Hofstede's five dimensions of culture have an eerie resemblance to the national character studies of the 1940's
and WWII that were also badly flawed and poorly researched that were deeply influenced by researcher bias and
easily created stereotypes of other cultures. We should not equate Hofestede's and Trompenaars and Charles
Hampden-Turner's work to the WWII studies- and yet we need to be mindful of the lessons of history. Most
anthropologists today would be uncomfortable reducing the complexity of culture to "5 dimensions of culture” that
we can then score.
Likewise, Fons Trompenaars and Charles Hampden-Turner have developed a model of culture with seven
dimensions, which appears to be a variation on the same theme of reducing cultural complexity. Most
anthropologists today define culture as “all that is learned and passed from one generation to the next” (see
Margaret Mead) and/or the framework through which we view the world that cannot easily be reduced into a group
of simplistic parameters. While Hofstede’s and Trompenaars and Charles Hampden-Turner’s perspectives may be
widely accepted in business circles, few anthropologists that have made a lifelong study using ethnographic
methods can be entirely comfortable with five or seven simplistic dimensions to culture. It is natural that most
anthropologists have not ventured into cross- cultural training without some misgivings. When we train students to
understand culture in the classroom, we have a semester to expose them to other cultures and usually cover 16 to
20 major chapters in a book, outlining hundreds of dimensions to culture. The first and foremost issues we address
are the issues of ethnocentrism and cultural relativity. It is very easy for these to be lost in the easily judgmental
dimensions of Hofstade and Trompenaars. Granted that they state and one must give them the benefit of their
sincerity of their purpose to create better cross-cultural communication (albeit for capitalistic gains for a few), the
worry remains concerning how the application may lead to stereotypes and offence.

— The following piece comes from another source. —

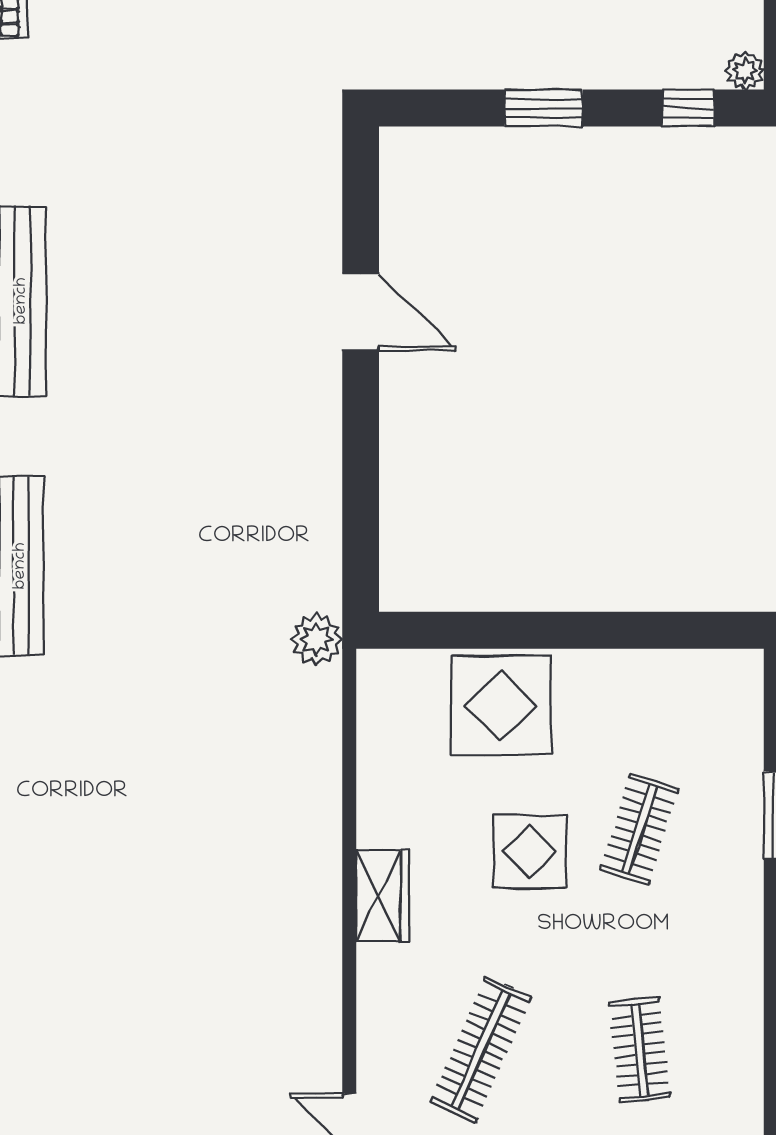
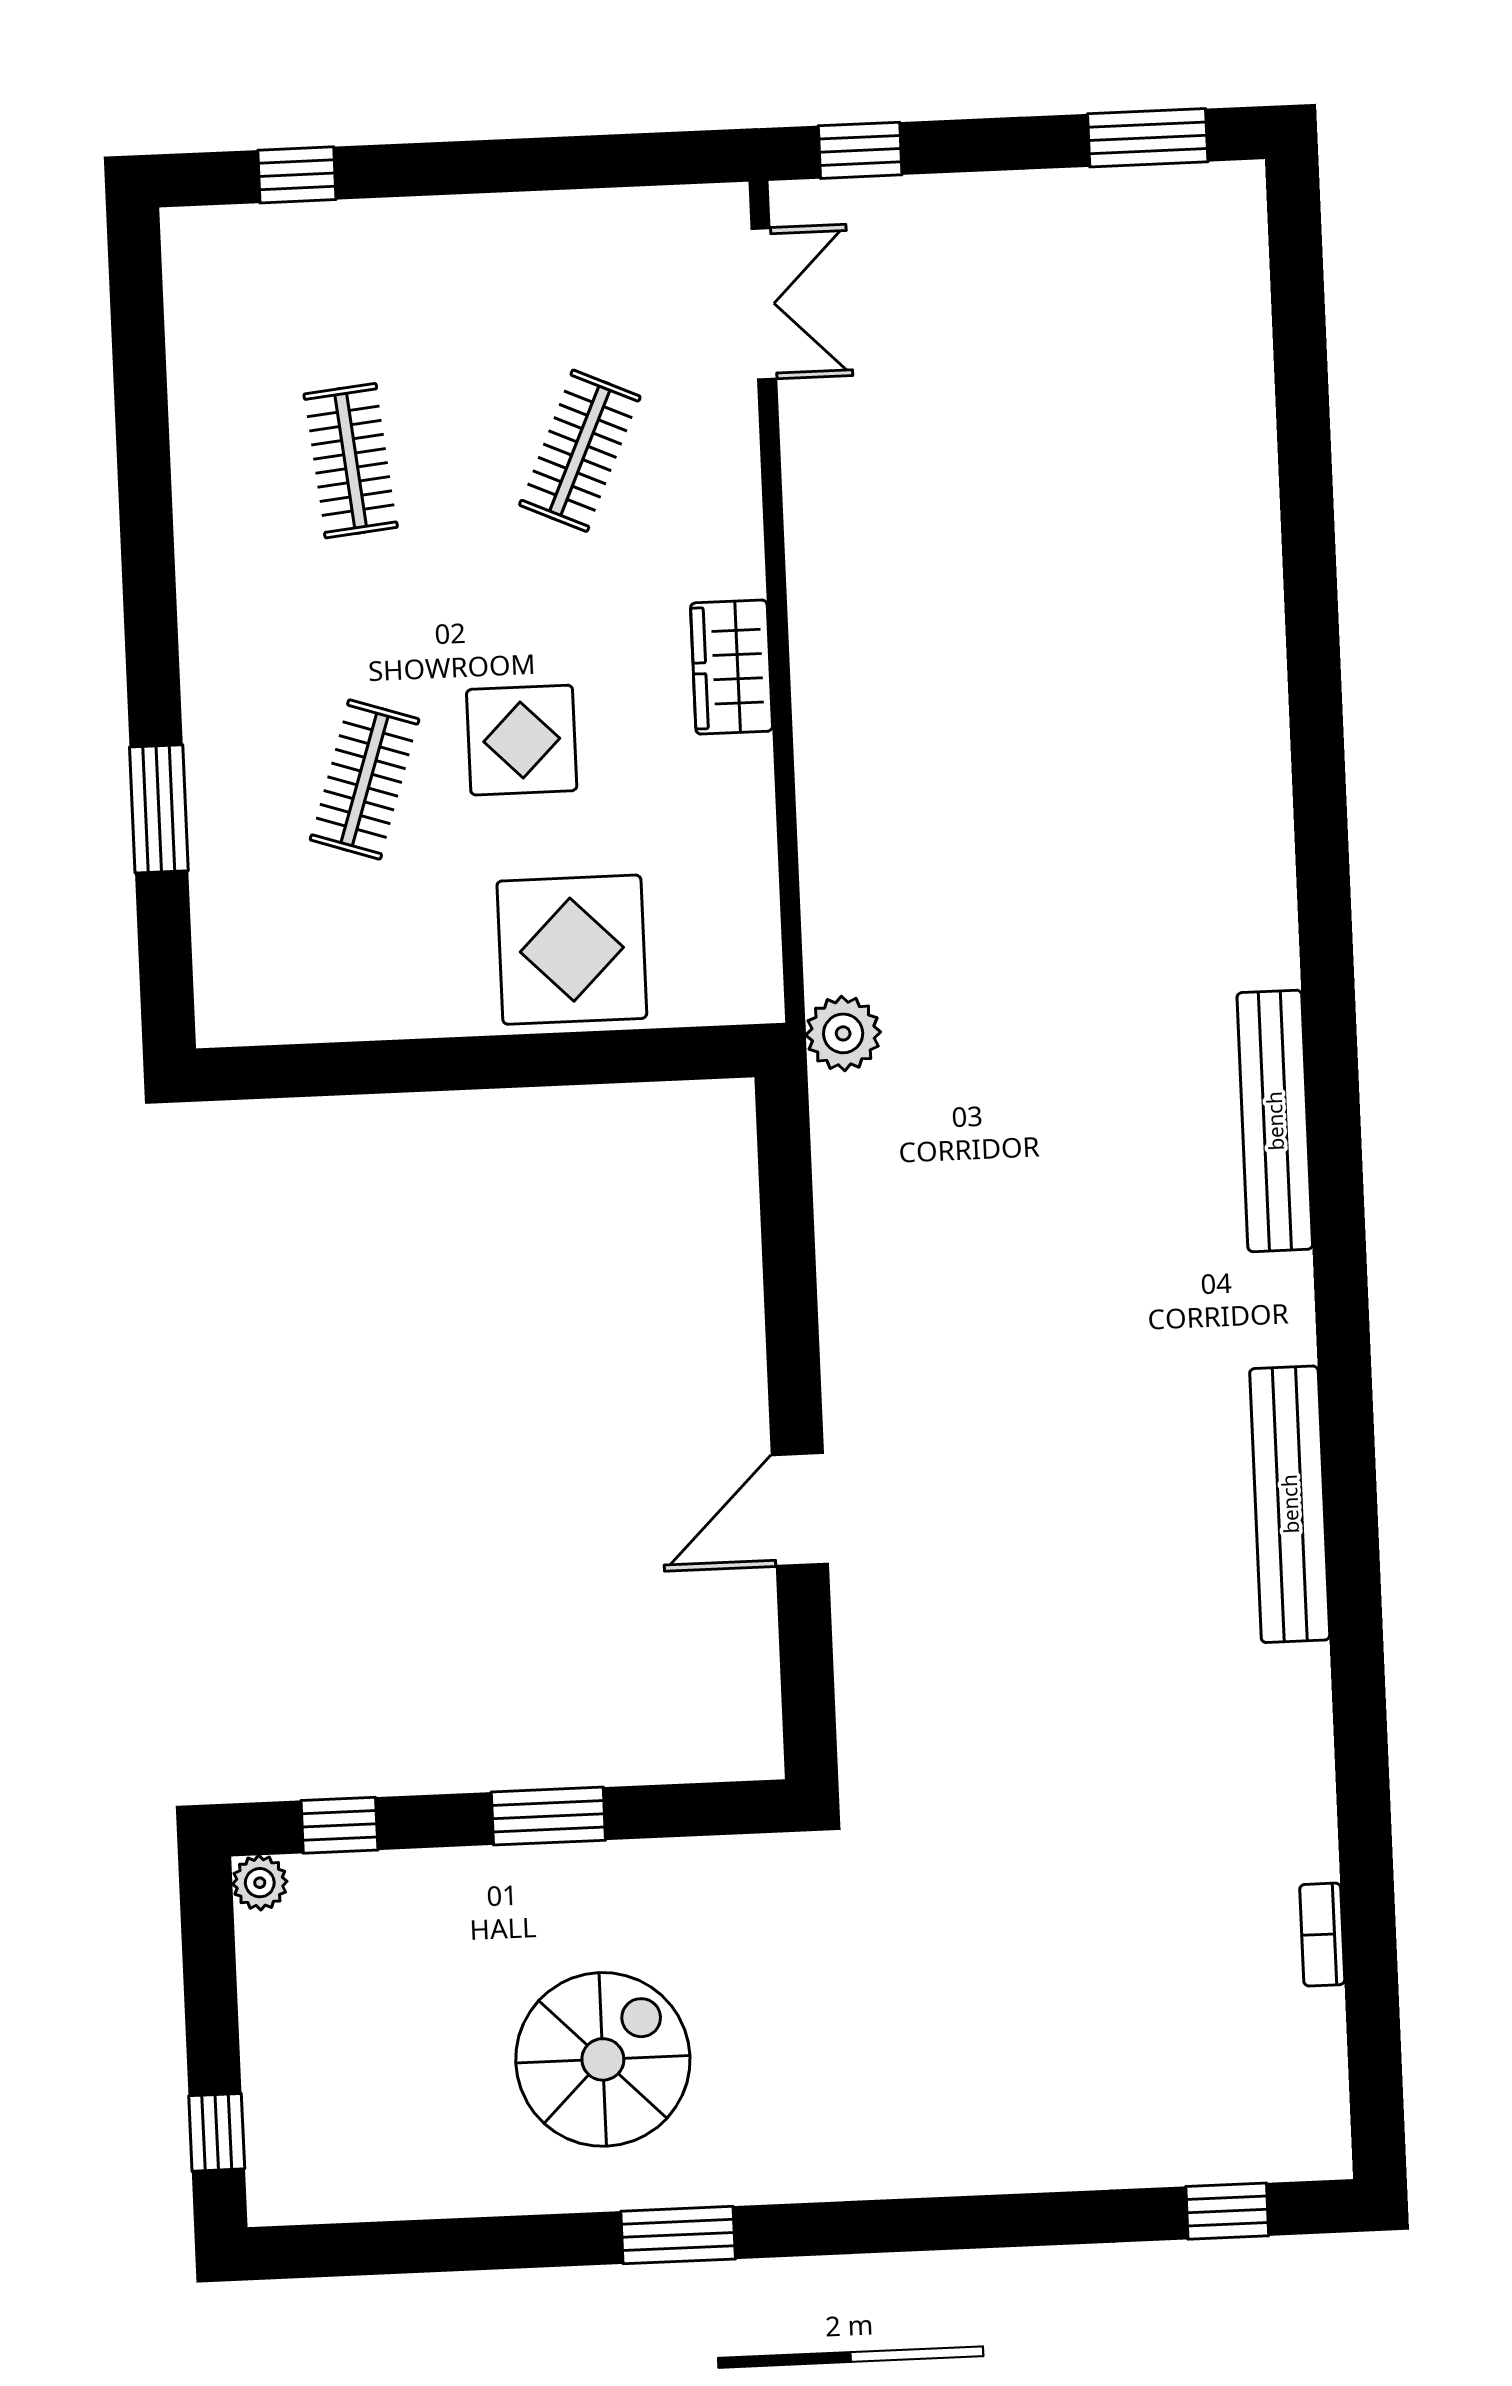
door: (361, 312) -> (800, 1510), hinge flipped
clothes rail: (481, 1050) -> (580, 451), width x0.73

Challenges to their system of
classification of cultures abound.
For example, with the recent terrible Arab/Israeli war raging -how is it that a group that is classified as “a past-
oriented, internally oriented, communitarian, high power distant, masculine focused, uncertainty avoiding, and
long-term or traditionally oriented” such as the Arab Hezbollah sub-culture been able to multi-task and to be future-
oriented enough to take on the world’s fifth largest military, Israel, in a protracted war (eighteen years in Lebanon
and now in its second war with over a week of heavy bombardment)? This is not praise for Hezbollah, but rather a
criticism of the simplistic system of ranking cultures. The 5 and 7 dimension models utterly fail to explain this and
many phenomena within cultures and cannot address one of the most pressing tragedies of our time, let alone the
cultural dimensions involved.
Many of the issues or dimensions raised by Hofstede and Trompenaars and Hampden–Turner are addressed in
the anthropological method, but the difference is that the anthropological method focuses on a holistic
understanding of cultures and their subcultures. But trying to present an anthropological approach to diversity in
inter-cultural or cross-cultural training that will create real cultural competency in a short training or series of
trainings is a serious challenge. The issue here is not providing a scorecard for cultures the one can tick off and
then claim culture competency, but rather providing a mental framework for viewing cultural complexity. The latter
requires understanding that real cultural competency is a process that takes time and homework after the training
is finished. Deep cultural competency requires listening skills, patience, an understanding of intra-cultural diversity,
and the willingness to be open to other cultures and ways of doing things.